### Your goal
Leaving out pictures, output exactly the lines below from the one that has "candle: present [1260,561,1335,739]" through the one that has "handbag: present [503,389,570,511]", and nothing else.

### Extracted material
------

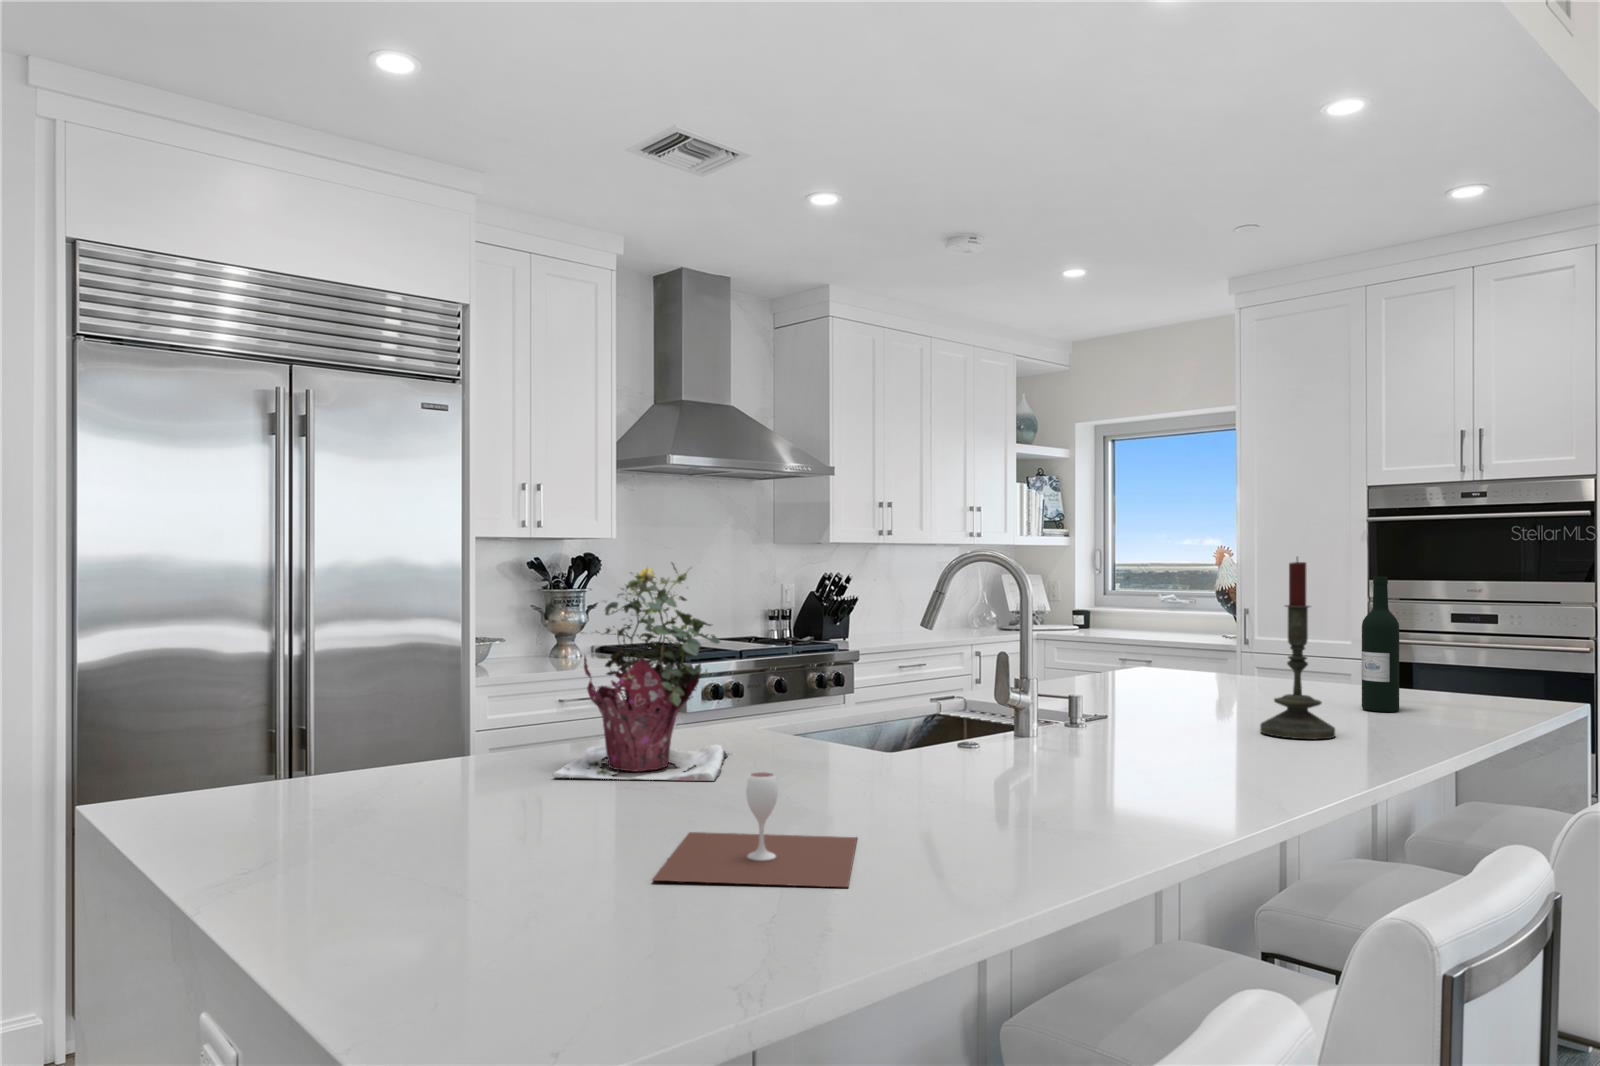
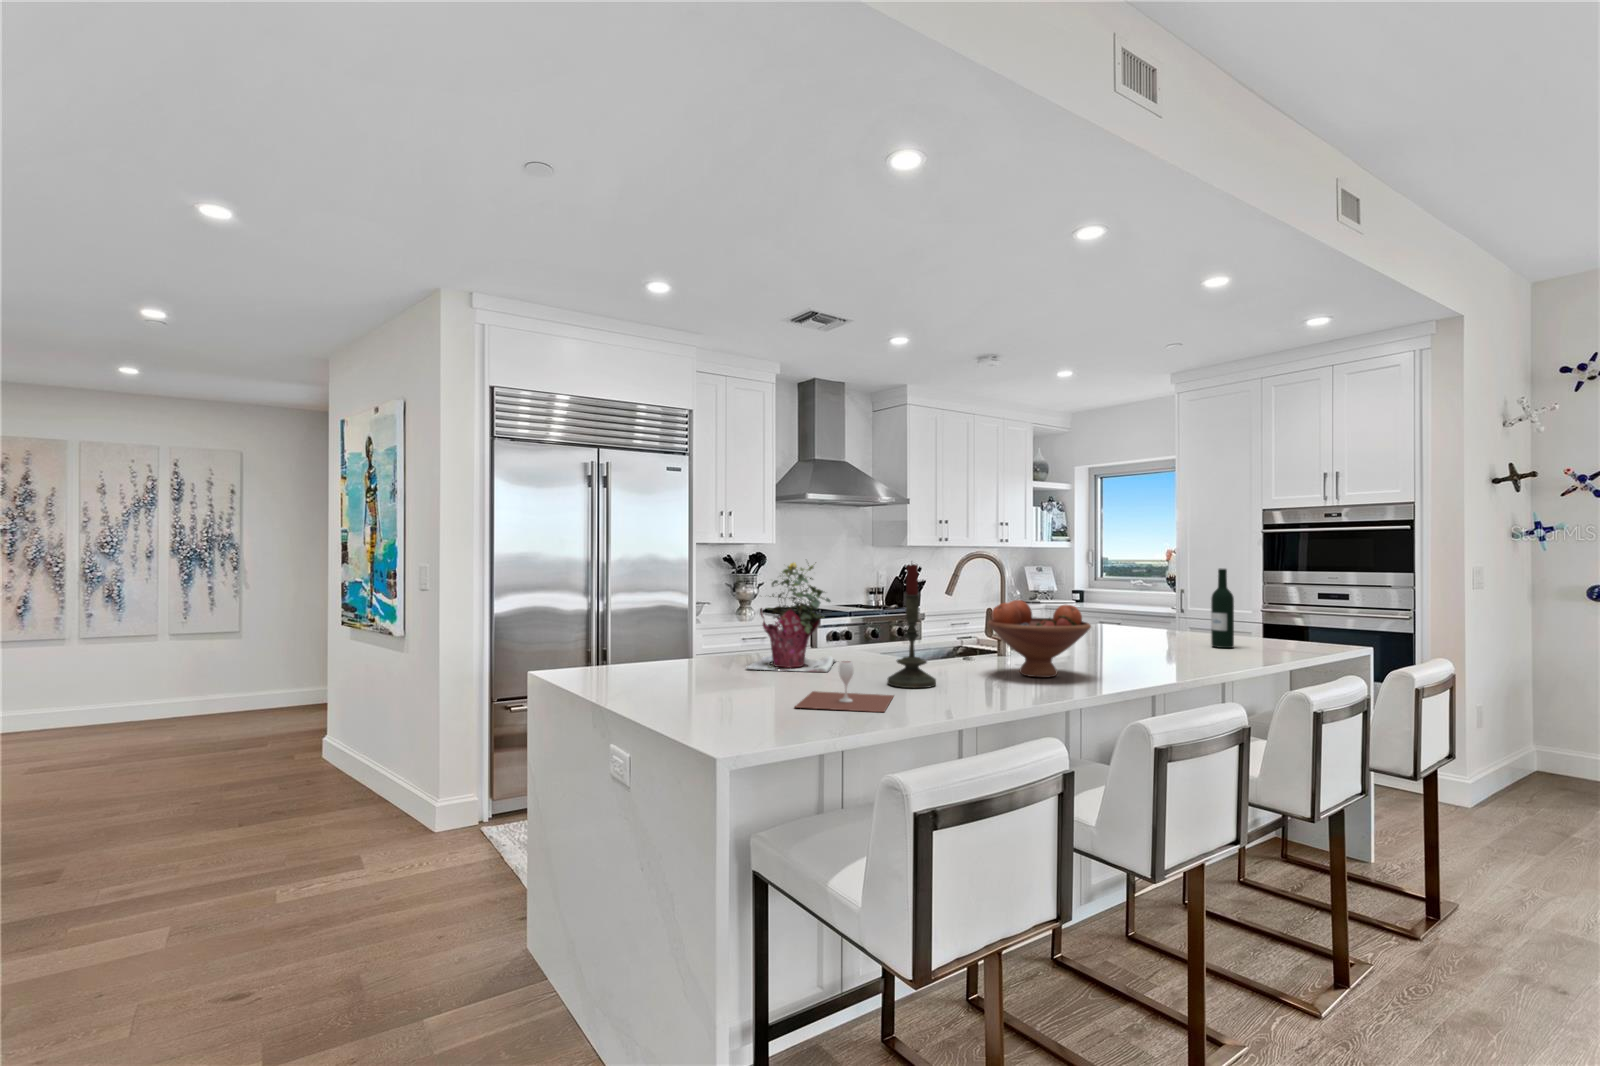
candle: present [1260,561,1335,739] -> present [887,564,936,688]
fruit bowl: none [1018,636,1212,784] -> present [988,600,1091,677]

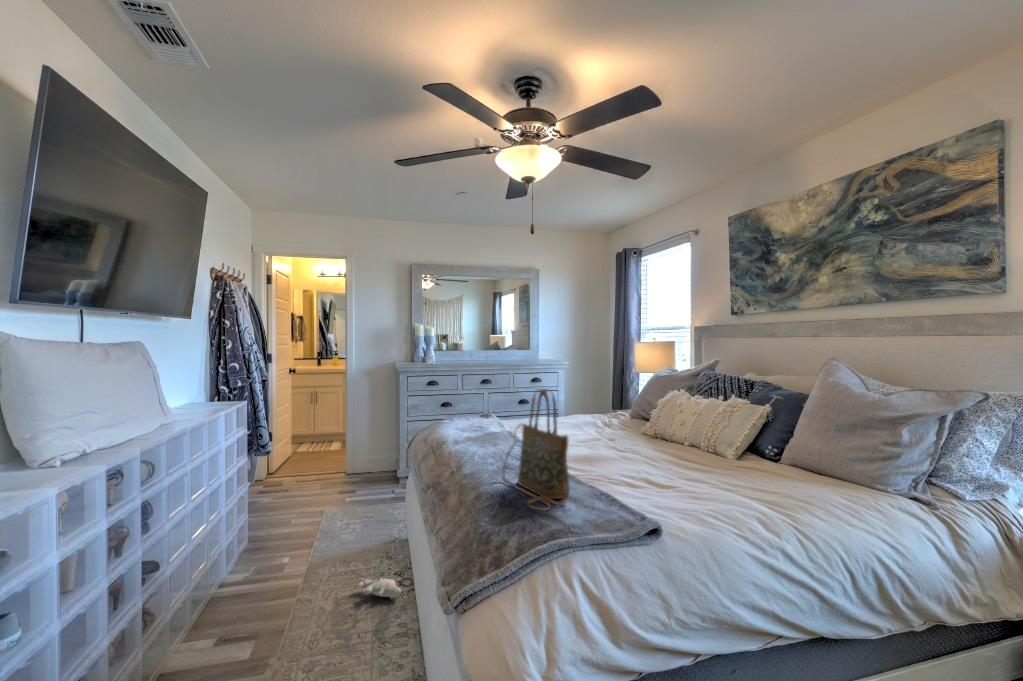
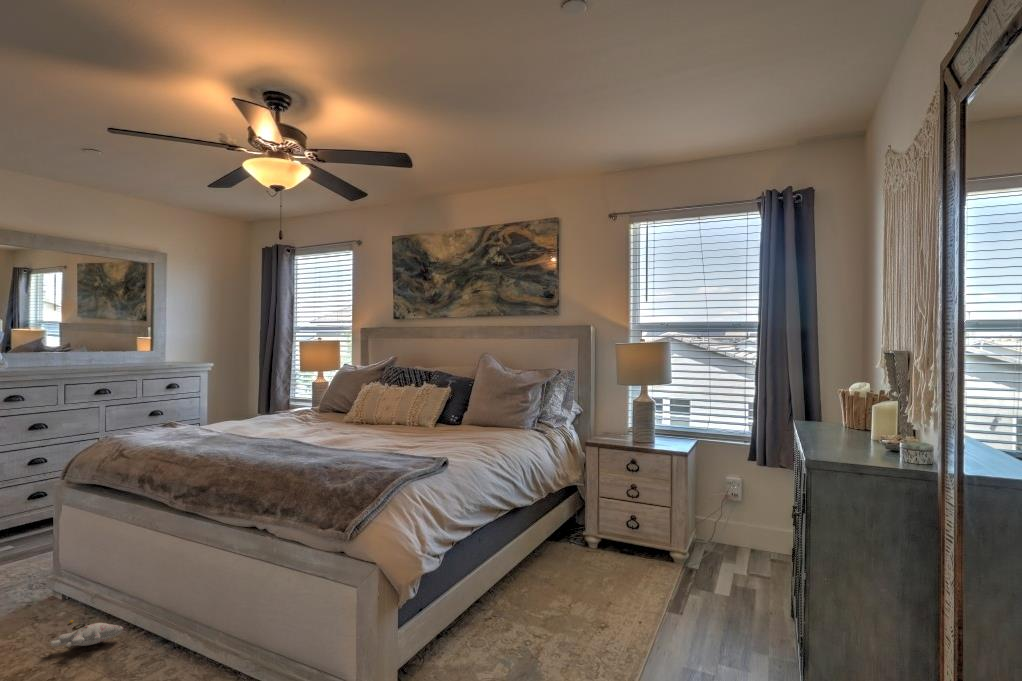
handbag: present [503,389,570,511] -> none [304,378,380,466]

------

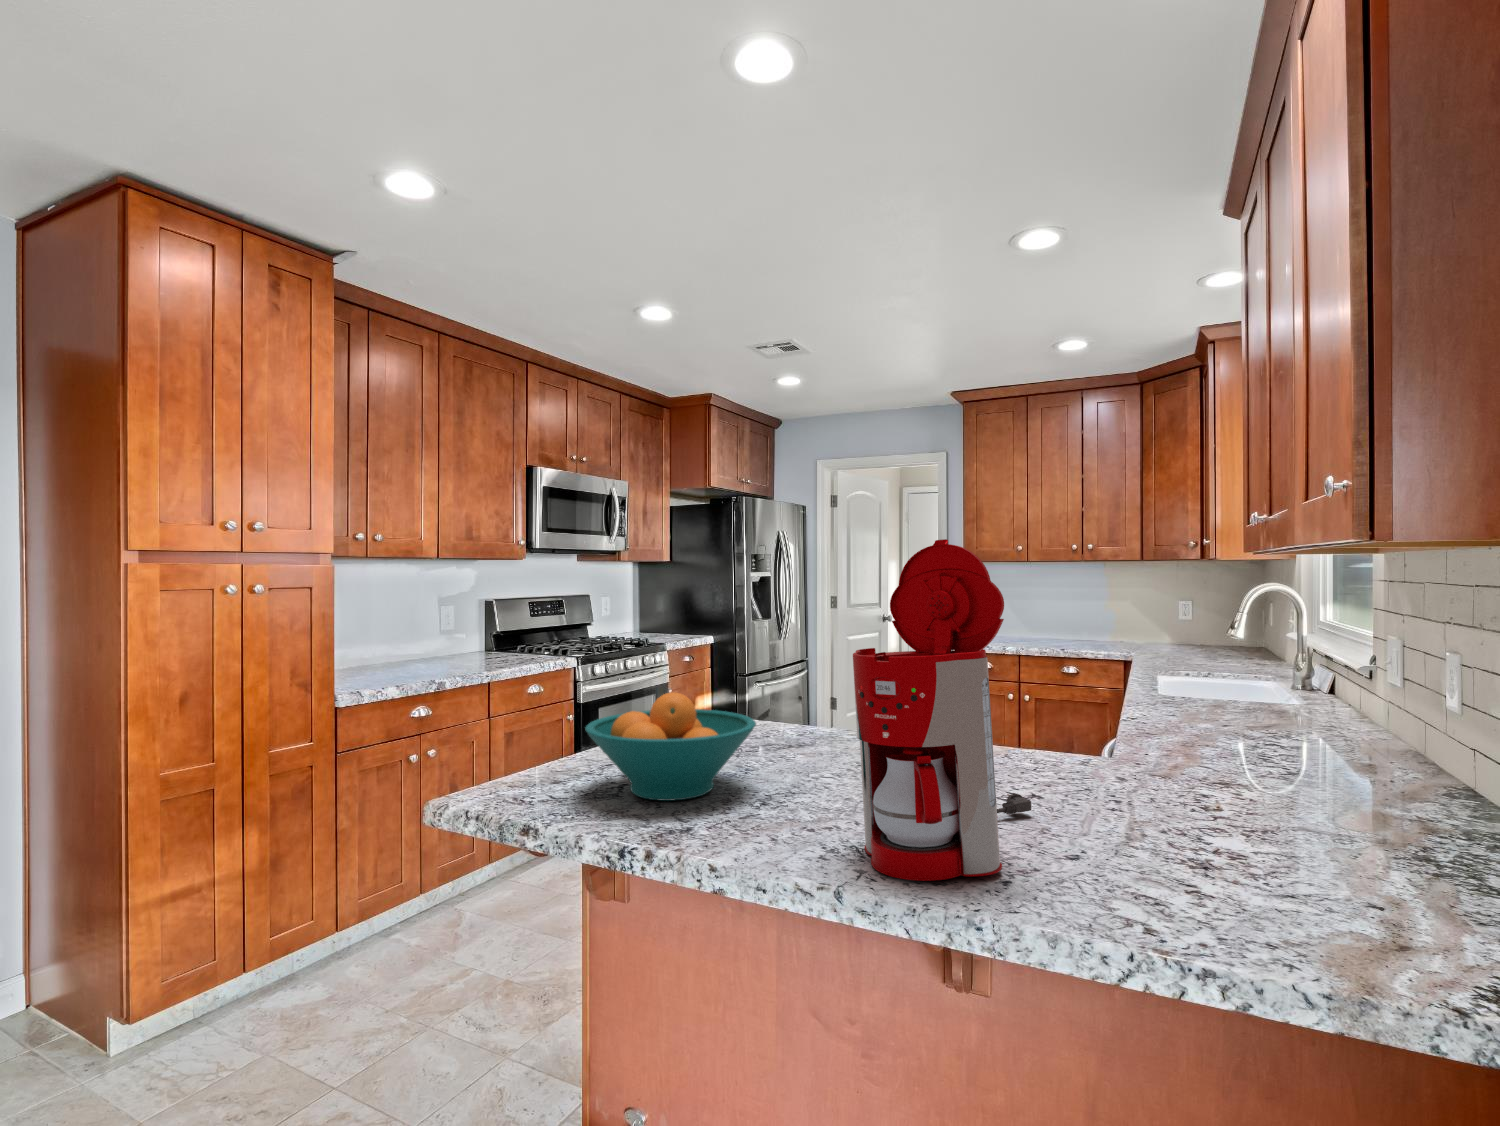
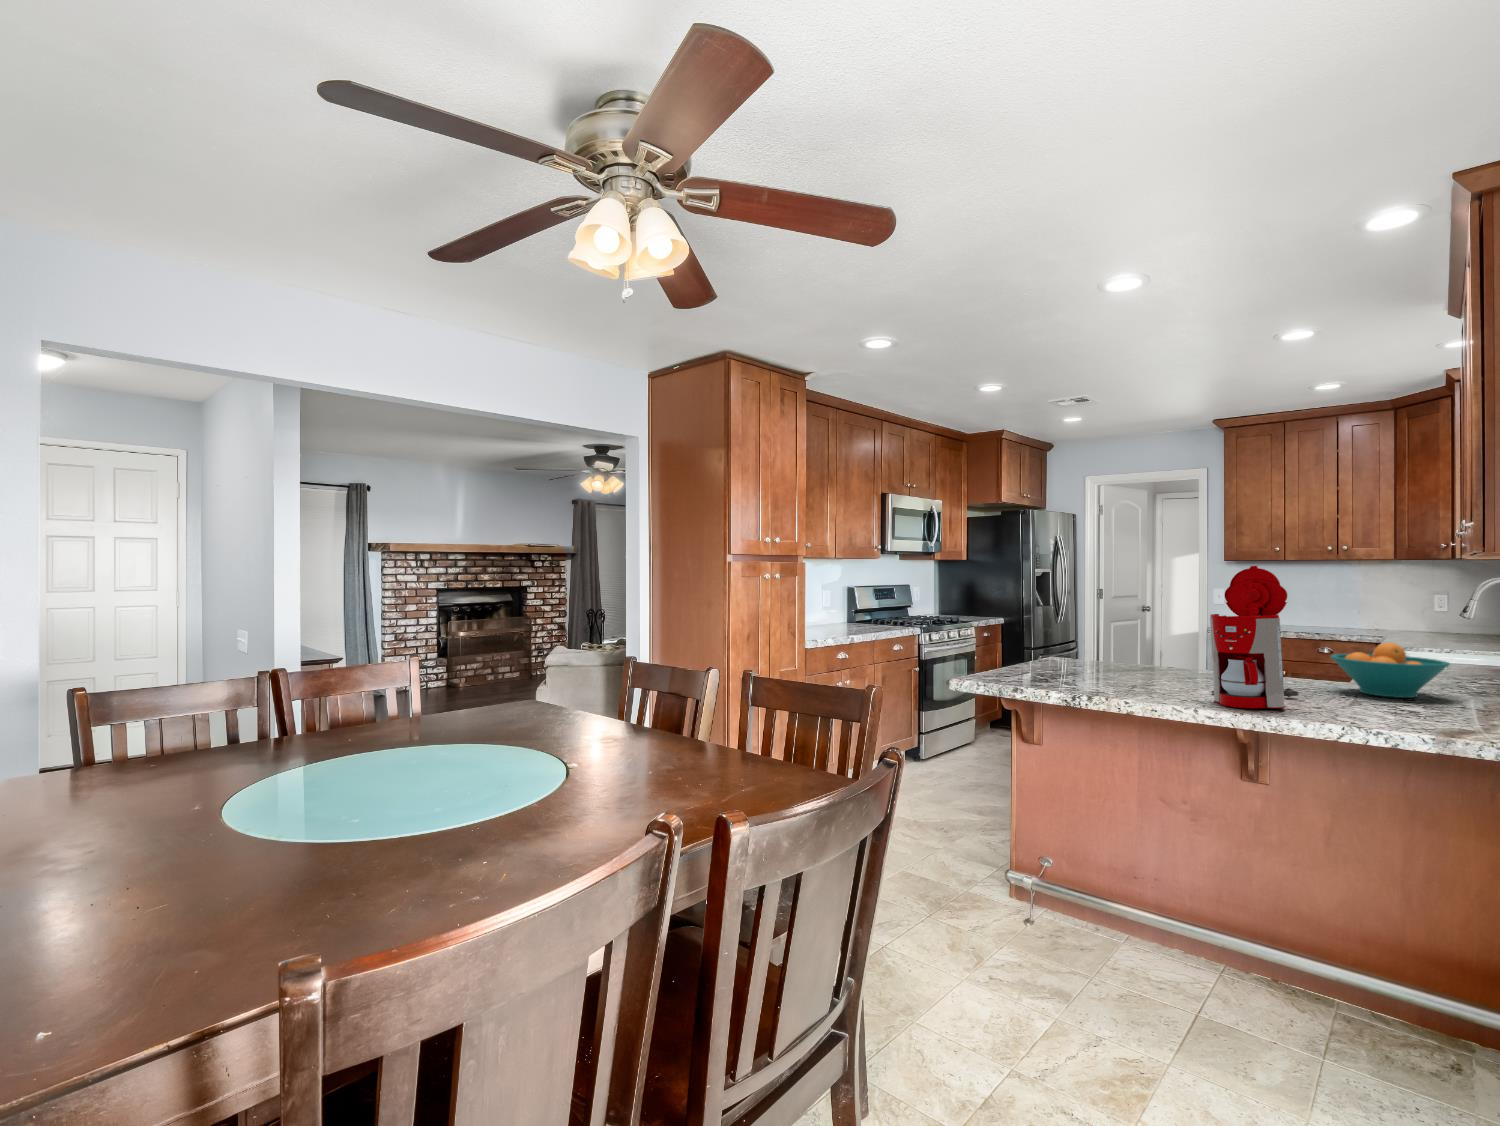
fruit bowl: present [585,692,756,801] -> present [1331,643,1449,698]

------

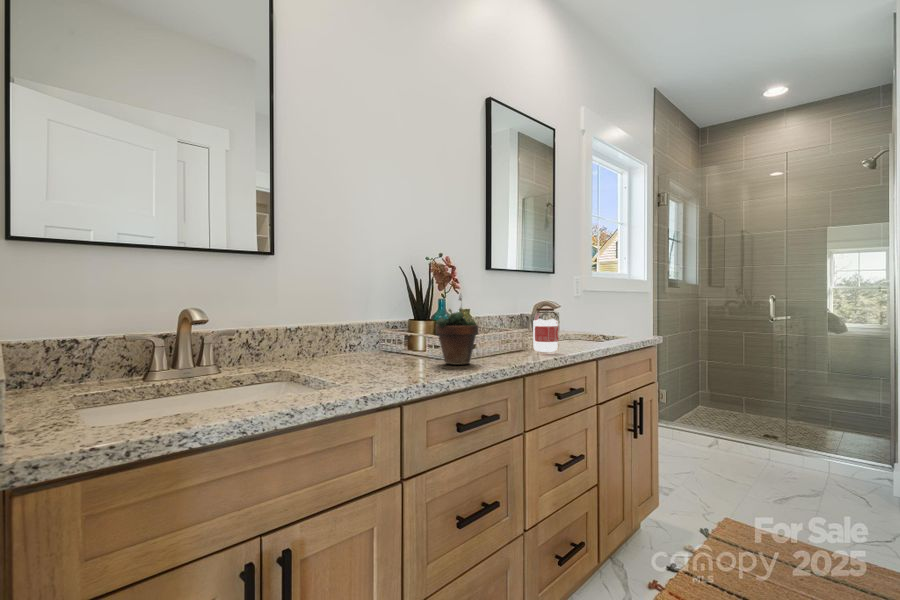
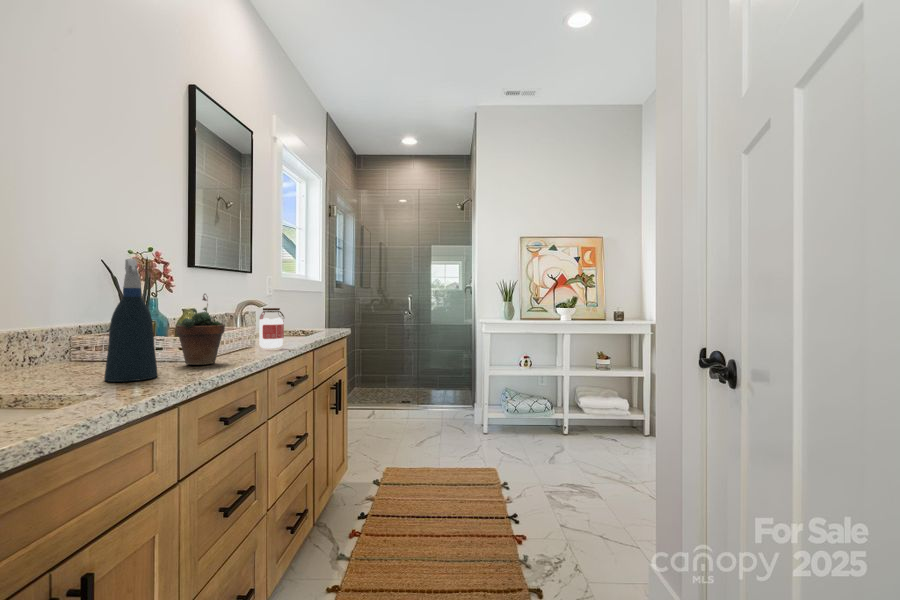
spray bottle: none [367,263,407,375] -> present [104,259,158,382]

------

### Exercise solution
candle: present [1260,561,1335,739] -> present [887,564,936,688]
fruit bowl: none [1018,636,1212,784] -> present [988,600,1091,677]

handbag: present [503,389,570,511] -> none [304,378,380,466]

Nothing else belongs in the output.